U.S. President Barack Obama, in Warsaw for the anniversary celebrations, told an audience including Ukraine’s newly-elected President Petro Poroshenko that the Ukrainians of today were “the heirs of Solidarity”, the Polish movement that challenged Communist rule in the 1980s.
Polish President Bronislaw Komorowski said his country’s success had been “a huge, enormous example …. In my opinion (this) was a component part of the dreams of Ukrainians, of going down the same road, in the direction of the same values”.
CONVERGENCE
Trying to chart whether Ukraine can match Poland’s economic performance is not an exact science.
There are dozens of factors which could skew forecasts, including Ukraine’s separatist rebellion, and the question of whether Kiev will ever join the European Union. Poland’s accession in 2004 spurred its growth.
But using the Polish example helps at least to establish a rough benchmark of where Ukraine could get to, and the main obstacles it would need to overcome. Several measures of Ukraine’s raw potential suggest it is not far behind Poland, and, in some respects, in an even better position.
In Ukraine, around 80 percent of secondary school students went on to university in 2012, compared with 73 percent in Poland, according to data cited by the World Bank. These figures do not take the quality of the education into account.
Ukrainian labor force participation – the share of working-age people who are either employed or unemployed but looking for a job – was 59 percent in 2012, according to the World Bank, a little higher than Poland’s 57 percent.
The country has vast reserves of iron ore and some of the best farmland in the world. Agriculture occupies over 70 percent of Ukrainian territory compared with 49 percent in Poland.
CHALLENGES
However, two figures show a striking divergence. One is a World Bank measure of energy efficiency. On this, Ukraine produced $3 of GDP in 2011 for every unit of energy equivalent to one kg of oil that it consumed, compared with $8.3 in Poland.
International donors have pressed successive Ukrainian governments to adopt legislation that would improve energy efficiency, but with little success.
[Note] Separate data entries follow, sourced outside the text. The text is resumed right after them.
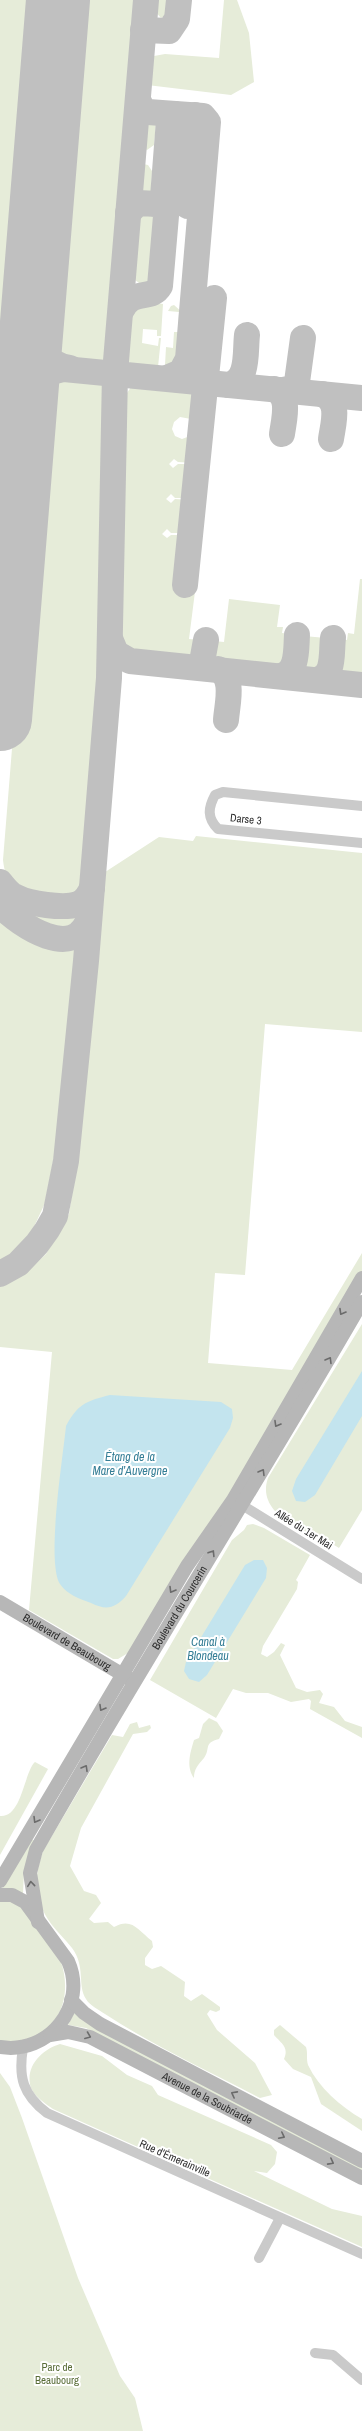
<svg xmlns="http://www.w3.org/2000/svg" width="362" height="2431" viewBox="0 0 362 2431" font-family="'Archivo Narrow',sans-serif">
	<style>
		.green { fill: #e6ecd9 }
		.water { fill: #c3e4ee }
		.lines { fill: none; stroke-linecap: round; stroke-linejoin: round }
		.taxiway { stroke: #c0c0c0; stroke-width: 26 }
		.runway { stroke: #c0c0c0; stroke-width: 64 }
		.street { stroke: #cacaca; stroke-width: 10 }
		.secondary { stroke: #b7b7b7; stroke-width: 14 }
		.oneway { stroke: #6b6b6b }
		.labels { text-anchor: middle; stroke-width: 4; stroke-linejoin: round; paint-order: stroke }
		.street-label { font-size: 11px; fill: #2d2d2d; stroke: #fff }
		.park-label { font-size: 11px; fill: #586c37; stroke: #fff }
		.water-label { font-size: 12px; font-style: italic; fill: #357e96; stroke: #fff }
	</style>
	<rect width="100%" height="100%" fill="#fff"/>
	<g class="green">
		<path d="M 0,0 L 44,0 L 0,552 Z"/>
		<path d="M 73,0 L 140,0 L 112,343 L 106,358 C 92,368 68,366 56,353 C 49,346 47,335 47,326 Z"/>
		<path d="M 152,0 L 174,0 C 173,10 171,14 161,18 L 154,10 Z"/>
		<path d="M 224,0 L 237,0 L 249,33 L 254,82 L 231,95 L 147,85 L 145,80 L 154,56 L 165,54 L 219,58 Z"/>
		<path d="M 145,119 L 152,119 L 156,124 L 154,145 L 147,150 L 140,145 L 142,123 Z"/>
		<path d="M 143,164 L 148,165 L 152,171 L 151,191 L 146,194 L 140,193 L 137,189 L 138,169 Z"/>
		<path d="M 147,212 L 155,212 L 159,218 L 155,236 L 158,237 L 157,257 L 154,258 L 153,266 L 155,268 L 154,282 L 151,286 L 146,288 L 135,280 L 130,266 L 133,228 L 136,220 Z"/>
		<path d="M 202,282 L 210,298 L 204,372 L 198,367 L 195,361 Z"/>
		<path d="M 150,302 L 163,304 L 161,336 L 157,336 L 157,330 L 143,329 L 142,343 L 158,346 L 159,338 L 161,338 L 158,367 L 156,370 L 133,365 L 129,362 L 127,316 L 136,306 Z"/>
		<path d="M 174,305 L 184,314 C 186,329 186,365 169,370 L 165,365 L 166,347 L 173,348 L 174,332 L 178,332 L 179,312 L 168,311 L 171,306 Z"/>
		<path d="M 72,375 C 89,376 105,376 110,396 L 106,638 L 87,881 C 85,887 83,892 77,896 C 64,904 23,897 12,886 C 6,878 4,869 3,860 L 39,415 C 42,394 49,379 72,375 Z"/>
		<path d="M 138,384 L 201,389 L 198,426 L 191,419 L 180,417 L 174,422 L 172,429 L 175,436 L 182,439 L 198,433 L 194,463 L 178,462 L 174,459 L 169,464 L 173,468 L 178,464 L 194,464 L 191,498 L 175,498 L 171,494 L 166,499 L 171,503 L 175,499 L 190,500 L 187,533 L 171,533 L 167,529 L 162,534 L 167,538 L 171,535 L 187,535 L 182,588 L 187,588 L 191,558 L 199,560 L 189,639 L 201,640 L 200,656 L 196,660 L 126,653 L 119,648 L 116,642 L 119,468 L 123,426 L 127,393 L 131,387 Z"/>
		<path d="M 360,579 L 362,579 L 362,676 L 337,674 L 340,639 L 347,640 L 348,633 L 354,634 Z"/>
		<path d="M 229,599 L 280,605 L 277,627 L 283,627 L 282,633 L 290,634 L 287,668 L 211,659 C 208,654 208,646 214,641 L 224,642 Z"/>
		<path d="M 304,636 L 326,638 L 322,672 L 301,670 Z"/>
		<path d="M 196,836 L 362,853 L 362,1032 L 265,1024 L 245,1275 L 215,1273 L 208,1363 L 292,1370 L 362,1253 L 362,1273 L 276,1421 L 128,1653 L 118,1659 L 113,1659 L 29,1610 L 52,1352 L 0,1347 L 0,1286 L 32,1267 L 46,1254 L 69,1214 L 77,1156 L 99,876 L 159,837 L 193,841 Z"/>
		<path d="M 15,903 C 34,910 61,905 77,917 L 79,924 C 66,946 20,920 11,904 Z"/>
		<path d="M 0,918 L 11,921 L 48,943 L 81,946 L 80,960 L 78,961 L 54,1157 L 45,1203 L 26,1244 L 10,1257 L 0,1262 Z"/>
		<path d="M 362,1324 L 362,1510 L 339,1548 L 318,1535 L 314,1539 C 293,1526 257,1509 268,1478 Z"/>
		<path d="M 253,1524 L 264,1528 L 310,1555 L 296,1580 L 298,1582 L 297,1589 L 263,1646 L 261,1654 L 267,1657 L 274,1652 L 281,1643 L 285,1645 L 280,1655 L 296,1688 L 307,1692 L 320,1690 L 323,1694 L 319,1703 L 334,1707 L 345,1721 L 362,1727 L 362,1738 L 310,1709 L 311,1701 L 309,1699 L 291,1702 L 268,1693 L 246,1693 L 233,1689 L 216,1718 L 150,1680 L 232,1540 L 244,1530 L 247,1525 Z"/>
		<path d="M 209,1718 L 217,1722 L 223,1731 L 219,1739 C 203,1743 211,1748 204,1758 C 198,1765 194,1769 194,1778 C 186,1767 190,1753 194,1740 L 199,1738 L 203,1724 Z"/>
		<path d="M 137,1722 L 139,1728 L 150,1725 L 151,1728 L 147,1732 L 133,1734 L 81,1828 L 70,1866 L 84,1891 L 96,1895 L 101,1903 L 89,1919 L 94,1923 L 108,1922 L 114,1927 C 132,1917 138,1930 152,1941 L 153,1947 L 145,1958 L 145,1965 L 152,1969 L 161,1966 L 185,1982 L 184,1996 L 191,2001 L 202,1994 L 220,2007 L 220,2010 L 216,2012 L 210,2010 L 207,2014 L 217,2030 L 255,2063 L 272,2095 L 260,2098 C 208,2071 154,2046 105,2014 C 99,2010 89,2005 86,1999 C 77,1985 86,1967 72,1948 C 66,1940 58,1933 52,1925 C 34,1901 33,1879 43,1851 L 112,1735 L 123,1737 L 130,1724 Z"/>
		<path d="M 35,1762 L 48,1769 L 0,1855 L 0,1816 C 22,1818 24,1772 35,1762 Z"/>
		<path d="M 30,1840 L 34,1840 L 24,1870 L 23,1894 L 1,1890 Z"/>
		<path d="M 0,1899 L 17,1900 L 61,1962 C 72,1994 61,2031 25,2041 C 17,2042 8,2041 0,2041 Z"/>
		<path d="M 74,2013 L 362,2166 L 362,2172 L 86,2028 L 68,2025 Z"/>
		<path d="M 280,2025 L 306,2047 C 308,2053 306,2059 308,2065 C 319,2088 340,2106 362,2119 L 362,2131 L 321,2104 L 311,2077 L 293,2069 L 284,2059 C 289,2047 282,2044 274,2035 L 274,2030 Z"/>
		<path d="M 60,2044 L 102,2056 L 127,2075 L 152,2086 L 158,2095 L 271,2145 L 277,2152 L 275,2164 L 267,2173 L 254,2171 L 332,2209 L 362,2216 L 362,2247 L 53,2109 C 46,2104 35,2097 31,2088 C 24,2066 43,2049 60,2044 Z"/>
		<path d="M 0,2073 L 10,2087 L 22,2118 L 78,2278 L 120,2376 L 135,2398 L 143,2431 L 0,2431 Z"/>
	</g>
	<g class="water">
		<path d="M 362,1371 L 362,1416 L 315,1495 L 305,1502 L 296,1501 L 292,1491 L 296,1479 Z"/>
		<path d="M 110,1395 L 221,1402 L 232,1409 L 233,1418 L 230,1428 L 126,1596 C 115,1608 107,1611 91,1603 C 81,1599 67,1595 60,1584 C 46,1562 63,1457 66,1426 C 78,1404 86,1401 110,1395 Z"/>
		<path d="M 254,1560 L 263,1560 L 267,1568 L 266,1578 L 207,1675 L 199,1682 L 189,1679 L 184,1671 L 186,1662 L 245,1565 Z"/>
	</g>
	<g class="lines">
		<g class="taxiway">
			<path d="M 143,30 L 169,31 L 177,19 L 179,0"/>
			<path d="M 138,100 L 142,108 L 148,112 L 203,116 L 208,122 L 188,359 L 181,372 L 167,378"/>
			<path d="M 156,204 L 161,202 L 163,197 L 169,120 L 175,114"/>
			<path d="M 188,206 L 183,203 L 183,198 L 189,121 L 195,115"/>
			<path d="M 121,311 C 132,287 151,302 160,286 L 166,216 L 164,208 L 158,204 L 138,203 L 128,213"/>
			<path d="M 33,314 C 33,341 41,363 70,368"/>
			<path d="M 229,385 C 249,380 245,352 247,335"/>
			<path d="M 274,389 C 291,396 284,419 282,434"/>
			<path d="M 283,390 L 293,388 L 297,382 L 303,338"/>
			<path d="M 322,394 C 341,401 333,424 331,439"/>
			<path d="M 25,415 C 28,391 38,373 64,369 L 362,398"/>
			<path d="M 185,585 L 214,298"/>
			<path d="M 111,641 L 116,653 L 130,661 L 362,685"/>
			<path d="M 195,667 L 202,662 L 206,640"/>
			<path d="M 218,669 C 235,678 227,704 226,720"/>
			<path d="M 281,676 C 298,672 296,649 297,635"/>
			<path d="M 317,680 C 335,676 331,653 333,638"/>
			<path d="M 0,882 C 5,888 9,894 16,897 C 29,904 64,909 78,904 C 85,901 89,895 92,888"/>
			<path d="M 0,905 C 20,926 75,962 89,918"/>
			<path d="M 0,1274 L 18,1264 L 37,1244 L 47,1230 L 55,1216 L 66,1161 L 86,961 L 109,678 L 115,373 L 146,0"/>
		</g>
		<path class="runway" d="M 0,719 L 58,0"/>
		<g class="street">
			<path d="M 362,806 L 223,792 L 215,795 C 208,808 207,818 218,829 L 362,843"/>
			<path d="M 237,1502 L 362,1579"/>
			<path d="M 23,2048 C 18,2077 23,2095 47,2113 L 362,2254"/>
			<path d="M 259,2258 L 280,2218"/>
			<path d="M 315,2353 L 333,2355 L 362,2380"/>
		</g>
		<g class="secondary">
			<path id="s1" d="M 0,1602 L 130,1679"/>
			<path d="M 0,1881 L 187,1566 L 233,1500 L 362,1278"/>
			<path d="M 0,1895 L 12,1895 L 25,1902 L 68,1961 C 88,2006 49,2055 0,2047"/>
			<path id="s2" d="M 38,1922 L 30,1873 L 36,1850 C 141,1665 256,1486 362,1302"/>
			<path d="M 71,2000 L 84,2013 L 100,2024 L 362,2161"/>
			<path id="s3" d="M 50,2035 L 68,2032 L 90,2037 L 362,2178"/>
		</g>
	</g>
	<defs><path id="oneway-chevron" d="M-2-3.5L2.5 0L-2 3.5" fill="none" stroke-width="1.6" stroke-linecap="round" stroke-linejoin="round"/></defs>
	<g class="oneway">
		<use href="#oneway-chevron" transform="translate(342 1312) rotate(120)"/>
		<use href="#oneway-chevron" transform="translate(329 1360) rotate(-59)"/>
		<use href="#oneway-chevron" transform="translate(277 1424) rotate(120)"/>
		<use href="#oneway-chevron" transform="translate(262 1472) rotate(-59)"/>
		<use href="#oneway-chevron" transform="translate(212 1553) rotate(-58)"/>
		<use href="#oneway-chevron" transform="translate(172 1590) rotate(121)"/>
		<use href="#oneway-chevron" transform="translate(102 1708) rotate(120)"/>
		<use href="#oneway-chevron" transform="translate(85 1768) rotate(-60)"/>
		<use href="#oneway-chevron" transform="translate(36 1820) rotate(121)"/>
		<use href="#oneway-chevron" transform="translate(31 1884) rotate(-96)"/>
		<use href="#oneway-chevron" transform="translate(88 2036) rotate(22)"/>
		<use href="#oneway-chevron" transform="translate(234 2094) rotate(-152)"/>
		<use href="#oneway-chevron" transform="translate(282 2136) rotate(27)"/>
		<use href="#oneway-chevron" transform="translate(331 2162) rotate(28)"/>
	</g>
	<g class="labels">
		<g class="street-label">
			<text transform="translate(246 819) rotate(6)" y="4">Darse 3</text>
			<text transform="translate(304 1529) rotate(32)" y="4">Allée du 1er Mai</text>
			<text dy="4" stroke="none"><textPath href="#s2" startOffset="355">Boulevard du Courcerin</textPath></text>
			<text dy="4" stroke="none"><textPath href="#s1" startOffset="78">Boulevard de Beaubourg</textPath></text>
			<text dy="4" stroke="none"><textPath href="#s3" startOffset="173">Avenue de la Soubriarde</textPath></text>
			<text transform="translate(175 2158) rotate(24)" y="4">Rue d'Émerainville</text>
		</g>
		<g class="park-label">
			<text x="57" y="2371">Parc de<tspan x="57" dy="13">Beaubourg</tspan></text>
		</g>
		<g class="water-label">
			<text x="130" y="1461">Étang de la<tspan x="130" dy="14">Mare d’Auvergne</tspan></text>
			<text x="208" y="1646">Canal à<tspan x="208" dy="14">Blondeau</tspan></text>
		</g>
	</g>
</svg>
Heavy energy use is a particular handicap because Ukraine imports much of its natural gas from Russia, for which it pays a higher price than many of Russia’s EU customers.
With relations in crisis over Russia’s annexation of Crimea and the rebellion in eastern Ukraine, high consumption is also a political risk as it entrenches Kiev’s dependence on Moscow.
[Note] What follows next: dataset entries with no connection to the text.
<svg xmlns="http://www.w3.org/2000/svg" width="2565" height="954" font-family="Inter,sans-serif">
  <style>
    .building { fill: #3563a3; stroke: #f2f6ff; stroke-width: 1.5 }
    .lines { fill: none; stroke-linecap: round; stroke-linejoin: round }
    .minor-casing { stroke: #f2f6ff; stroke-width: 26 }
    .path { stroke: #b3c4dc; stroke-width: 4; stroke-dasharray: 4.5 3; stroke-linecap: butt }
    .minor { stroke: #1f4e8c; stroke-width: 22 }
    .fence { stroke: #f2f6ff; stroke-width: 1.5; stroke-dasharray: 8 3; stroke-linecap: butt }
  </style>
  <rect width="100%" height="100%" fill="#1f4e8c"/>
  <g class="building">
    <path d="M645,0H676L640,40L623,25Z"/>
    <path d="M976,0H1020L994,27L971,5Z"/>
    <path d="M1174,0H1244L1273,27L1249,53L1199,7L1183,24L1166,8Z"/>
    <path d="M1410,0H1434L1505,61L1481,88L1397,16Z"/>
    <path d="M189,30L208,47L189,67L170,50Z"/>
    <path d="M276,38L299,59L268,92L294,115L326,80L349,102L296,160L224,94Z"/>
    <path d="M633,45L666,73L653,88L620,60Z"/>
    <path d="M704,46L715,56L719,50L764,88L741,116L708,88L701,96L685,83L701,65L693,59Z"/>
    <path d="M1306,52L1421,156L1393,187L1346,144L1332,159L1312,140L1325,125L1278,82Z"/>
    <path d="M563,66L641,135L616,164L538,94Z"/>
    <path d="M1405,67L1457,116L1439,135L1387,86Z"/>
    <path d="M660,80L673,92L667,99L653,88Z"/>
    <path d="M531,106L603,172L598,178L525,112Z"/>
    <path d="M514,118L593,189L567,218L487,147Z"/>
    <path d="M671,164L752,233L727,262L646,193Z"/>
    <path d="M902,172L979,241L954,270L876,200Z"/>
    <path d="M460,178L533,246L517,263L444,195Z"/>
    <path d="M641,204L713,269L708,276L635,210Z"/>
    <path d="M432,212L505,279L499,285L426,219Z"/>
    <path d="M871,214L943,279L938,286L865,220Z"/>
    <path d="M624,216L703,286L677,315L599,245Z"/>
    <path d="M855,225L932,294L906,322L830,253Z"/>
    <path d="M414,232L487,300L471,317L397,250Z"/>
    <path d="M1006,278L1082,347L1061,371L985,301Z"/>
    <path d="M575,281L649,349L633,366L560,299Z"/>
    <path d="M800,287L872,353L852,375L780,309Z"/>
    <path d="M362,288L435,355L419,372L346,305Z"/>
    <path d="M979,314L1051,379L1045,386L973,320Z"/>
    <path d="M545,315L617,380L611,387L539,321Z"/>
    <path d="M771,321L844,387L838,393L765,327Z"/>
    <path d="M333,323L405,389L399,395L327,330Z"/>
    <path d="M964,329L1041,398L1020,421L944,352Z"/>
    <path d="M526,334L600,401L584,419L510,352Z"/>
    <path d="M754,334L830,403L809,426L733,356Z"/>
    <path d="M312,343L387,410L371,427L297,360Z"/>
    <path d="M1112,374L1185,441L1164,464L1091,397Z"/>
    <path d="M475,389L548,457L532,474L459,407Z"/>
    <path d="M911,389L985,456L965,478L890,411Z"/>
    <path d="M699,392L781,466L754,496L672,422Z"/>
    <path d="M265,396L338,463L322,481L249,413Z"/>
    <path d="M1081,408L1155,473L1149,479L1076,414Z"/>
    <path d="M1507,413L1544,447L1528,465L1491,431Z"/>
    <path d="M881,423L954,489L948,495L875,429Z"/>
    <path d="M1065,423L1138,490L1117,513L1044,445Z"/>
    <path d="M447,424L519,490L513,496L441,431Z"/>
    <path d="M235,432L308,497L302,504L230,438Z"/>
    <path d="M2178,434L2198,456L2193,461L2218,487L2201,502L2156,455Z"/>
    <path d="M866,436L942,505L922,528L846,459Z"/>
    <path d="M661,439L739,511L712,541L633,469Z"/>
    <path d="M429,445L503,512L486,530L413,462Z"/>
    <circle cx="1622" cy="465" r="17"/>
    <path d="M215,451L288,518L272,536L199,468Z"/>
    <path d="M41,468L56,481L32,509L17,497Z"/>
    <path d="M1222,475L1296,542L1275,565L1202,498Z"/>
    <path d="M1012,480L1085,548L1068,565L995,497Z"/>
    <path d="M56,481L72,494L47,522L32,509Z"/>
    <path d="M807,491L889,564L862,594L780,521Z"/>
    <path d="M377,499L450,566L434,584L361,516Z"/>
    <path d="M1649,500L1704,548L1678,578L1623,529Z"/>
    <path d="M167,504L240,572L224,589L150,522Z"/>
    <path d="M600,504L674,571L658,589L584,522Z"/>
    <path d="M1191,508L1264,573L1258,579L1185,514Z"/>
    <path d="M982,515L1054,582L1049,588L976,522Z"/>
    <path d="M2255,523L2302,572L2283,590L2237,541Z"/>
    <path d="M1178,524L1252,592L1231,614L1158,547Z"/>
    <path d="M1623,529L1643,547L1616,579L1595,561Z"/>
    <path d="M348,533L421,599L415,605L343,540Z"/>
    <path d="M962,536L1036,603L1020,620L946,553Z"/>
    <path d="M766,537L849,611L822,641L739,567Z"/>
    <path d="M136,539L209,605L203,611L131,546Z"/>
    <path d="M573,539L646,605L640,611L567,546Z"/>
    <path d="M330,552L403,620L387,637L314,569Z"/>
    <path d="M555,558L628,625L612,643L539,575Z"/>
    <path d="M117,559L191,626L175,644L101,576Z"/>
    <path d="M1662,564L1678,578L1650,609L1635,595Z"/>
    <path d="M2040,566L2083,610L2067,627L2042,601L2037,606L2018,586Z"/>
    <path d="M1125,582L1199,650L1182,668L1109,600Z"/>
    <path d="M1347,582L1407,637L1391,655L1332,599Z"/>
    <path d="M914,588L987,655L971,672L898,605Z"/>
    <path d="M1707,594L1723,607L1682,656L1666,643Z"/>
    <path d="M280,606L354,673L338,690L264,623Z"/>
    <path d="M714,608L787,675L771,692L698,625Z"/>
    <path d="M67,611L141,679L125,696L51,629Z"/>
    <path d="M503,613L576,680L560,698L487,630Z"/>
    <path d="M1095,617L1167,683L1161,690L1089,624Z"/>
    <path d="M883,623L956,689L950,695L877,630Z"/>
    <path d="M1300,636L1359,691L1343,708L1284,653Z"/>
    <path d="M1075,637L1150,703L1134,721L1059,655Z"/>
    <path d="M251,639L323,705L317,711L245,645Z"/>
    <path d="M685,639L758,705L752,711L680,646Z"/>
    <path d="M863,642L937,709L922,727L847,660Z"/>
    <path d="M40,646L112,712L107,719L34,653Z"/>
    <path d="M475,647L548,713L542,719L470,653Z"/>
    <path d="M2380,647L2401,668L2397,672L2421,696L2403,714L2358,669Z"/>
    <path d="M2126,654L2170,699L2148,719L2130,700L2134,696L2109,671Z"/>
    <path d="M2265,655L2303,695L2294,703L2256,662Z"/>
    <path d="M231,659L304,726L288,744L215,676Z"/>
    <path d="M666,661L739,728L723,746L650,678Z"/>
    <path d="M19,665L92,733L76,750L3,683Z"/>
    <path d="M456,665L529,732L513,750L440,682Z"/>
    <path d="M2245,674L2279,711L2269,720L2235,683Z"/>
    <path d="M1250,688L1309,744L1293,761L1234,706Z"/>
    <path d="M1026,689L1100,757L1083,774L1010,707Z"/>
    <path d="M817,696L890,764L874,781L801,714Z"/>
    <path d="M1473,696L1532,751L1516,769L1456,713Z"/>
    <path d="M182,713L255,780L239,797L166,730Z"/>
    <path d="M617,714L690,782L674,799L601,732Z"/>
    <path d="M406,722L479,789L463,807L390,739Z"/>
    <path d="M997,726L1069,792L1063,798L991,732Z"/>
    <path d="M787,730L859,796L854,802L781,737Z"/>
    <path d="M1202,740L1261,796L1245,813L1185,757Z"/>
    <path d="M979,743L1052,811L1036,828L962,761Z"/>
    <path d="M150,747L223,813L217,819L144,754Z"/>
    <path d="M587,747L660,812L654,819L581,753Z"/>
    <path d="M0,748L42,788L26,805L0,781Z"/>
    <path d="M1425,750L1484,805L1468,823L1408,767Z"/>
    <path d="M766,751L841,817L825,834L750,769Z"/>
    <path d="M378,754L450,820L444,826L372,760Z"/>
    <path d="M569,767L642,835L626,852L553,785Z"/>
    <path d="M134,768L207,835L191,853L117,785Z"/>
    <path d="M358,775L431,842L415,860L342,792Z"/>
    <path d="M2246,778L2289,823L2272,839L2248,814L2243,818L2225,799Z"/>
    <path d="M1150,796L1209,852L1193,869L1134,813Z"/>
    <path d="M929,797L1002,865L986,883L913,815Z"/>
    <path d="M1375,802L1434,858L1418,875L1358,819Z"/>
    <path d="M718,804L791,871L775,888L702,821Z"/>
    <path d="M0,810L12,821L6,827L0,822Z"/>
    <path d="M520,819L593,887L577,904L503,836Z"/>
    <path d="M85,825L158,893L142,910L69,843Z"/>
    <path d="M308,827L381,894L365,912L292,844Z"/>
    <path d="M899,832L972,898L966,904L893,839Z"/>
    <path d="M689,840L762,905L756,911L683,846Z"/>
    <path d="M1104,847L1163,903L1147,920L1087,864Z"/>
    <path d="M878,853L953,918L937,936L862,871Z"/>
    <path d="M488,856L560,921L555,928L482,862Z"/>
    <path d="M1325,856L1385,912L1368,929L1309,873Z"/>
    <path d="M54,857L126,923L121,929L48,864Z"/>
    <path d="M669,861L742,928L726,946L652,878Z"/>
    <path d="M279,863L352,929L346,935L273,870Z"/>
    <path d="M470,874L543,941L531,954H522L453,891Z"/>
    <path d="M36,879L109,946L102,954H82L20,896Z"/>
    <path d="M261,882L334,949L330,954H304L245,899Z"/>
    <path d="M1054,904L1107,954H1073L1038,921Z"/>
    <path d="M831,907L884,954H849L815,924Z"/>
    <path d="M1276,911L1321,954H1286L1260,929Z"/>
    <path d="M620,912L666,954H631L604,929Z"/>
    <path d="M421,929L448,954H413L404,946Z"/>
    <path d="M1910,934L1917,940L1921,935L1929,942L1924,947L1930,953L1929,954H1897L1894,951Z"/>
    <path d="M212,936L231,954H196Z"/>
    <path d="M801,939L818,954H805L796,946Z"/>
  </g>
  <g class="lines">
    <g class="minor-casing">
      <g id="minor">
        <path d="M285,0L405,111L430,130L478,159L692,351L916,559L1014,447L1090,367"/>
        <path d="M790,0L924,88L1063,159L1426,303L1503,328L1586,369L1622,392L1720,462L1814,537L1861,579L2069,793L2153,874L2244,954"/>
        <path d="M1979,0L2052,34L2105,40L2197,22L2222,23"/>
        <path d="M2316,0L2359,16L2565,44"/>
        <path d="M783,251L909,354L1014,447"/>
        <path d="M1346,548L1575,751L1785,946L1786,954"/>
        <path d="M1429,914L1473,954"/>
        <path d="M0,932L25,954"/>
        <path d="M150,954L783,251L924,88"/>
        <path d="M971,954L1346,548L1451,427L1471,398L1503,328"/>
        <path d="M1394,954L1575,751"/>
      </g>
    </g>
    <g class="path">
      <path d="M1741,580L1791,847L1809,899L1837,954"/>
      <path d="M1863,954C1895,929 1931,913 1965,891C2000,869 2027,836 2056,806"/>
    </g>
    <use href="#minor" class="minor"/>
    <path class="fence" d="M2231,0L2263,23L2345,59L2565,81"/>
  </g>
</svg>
Corruption is the other measure on which there is a wide gulf. The Transparency International corruption perception index, which places the cleanest countries at the top of its ranking, put Poland in 38th place out of 177 countries in 2013, and Ukraine in 144th place.
“We have had very bad experiences in recent years, especially with actions of tax offices and court decisions totally failing to meet international standards,” Borys, from Polish bank PKO BP, said of its business in Ukraine.
Corruption translates into lower foreign investment. In the last 20 years Poland has attracted over $180 billion of foreign direct investment, central bank data shows. Ukraine, which has a larger population, has attracted just over $52 billion in the same period, Ukrainian statistics office data shows.
One economist familiar with both countries said Ukraine has potential but because of corruption and governance problems it may be more realistic for it to take as its model not Poland but Romania and Bulgaria, the EU’s poorest members.